### What you are asked to do:
Search the records for the string "יאנג". Copy each line where it occurs.

[Records from a dataset]
_ _ _

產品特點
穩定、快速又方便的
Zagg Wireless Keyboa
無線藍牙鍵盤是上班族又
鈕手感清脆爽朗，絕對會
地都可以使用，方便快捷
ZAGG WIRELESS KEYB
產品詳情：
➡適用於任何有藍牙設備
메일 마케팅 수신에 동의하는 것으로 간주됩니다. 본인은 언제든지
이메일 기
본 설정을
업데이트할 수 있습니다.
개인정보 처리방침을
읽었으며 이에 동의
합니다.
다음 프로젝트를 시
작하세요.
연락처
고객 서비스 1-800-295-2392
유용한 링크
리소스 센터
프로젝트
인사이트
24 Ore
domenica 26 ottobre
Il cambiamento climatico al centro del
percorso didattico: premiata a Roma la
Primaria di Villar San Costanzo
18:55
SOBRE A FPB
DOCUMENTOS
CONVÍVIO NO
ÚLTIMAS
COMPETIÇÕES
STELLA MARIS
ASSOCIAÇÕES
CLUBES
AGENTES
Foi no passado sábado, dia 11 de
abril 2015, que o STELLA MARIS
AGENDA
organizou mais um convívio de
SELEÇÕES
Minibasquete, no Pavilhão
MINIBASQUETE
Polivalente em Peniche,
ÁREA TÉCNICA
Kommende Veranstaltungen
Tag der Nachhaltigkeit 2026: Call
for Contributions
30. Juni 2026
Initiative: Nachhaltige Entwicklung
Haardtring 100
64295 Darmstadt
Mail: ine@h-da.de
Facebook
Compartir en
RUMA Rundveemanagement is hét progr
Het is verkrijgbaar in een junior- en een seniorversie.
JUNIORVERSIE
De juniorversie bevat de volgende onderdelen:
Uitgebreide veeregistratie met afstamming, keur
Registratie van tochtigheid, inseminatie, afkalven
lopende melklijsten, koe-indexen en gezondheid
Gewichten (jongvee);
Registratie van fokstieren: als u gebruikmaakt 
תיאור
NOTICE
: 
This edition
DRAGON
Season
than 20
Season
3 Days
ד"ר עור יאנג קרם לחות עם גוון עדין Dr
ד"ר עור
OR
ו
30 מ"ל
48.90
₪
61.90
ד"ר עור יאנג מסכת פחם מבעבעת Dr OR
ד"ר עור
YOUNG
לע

_ _ _

### Solution below:
ד"ר עור יאנג קרם לחות עם גוון עדין Dr
ד"ר עור יאנג מסכת פחם מבעבעת Dr OR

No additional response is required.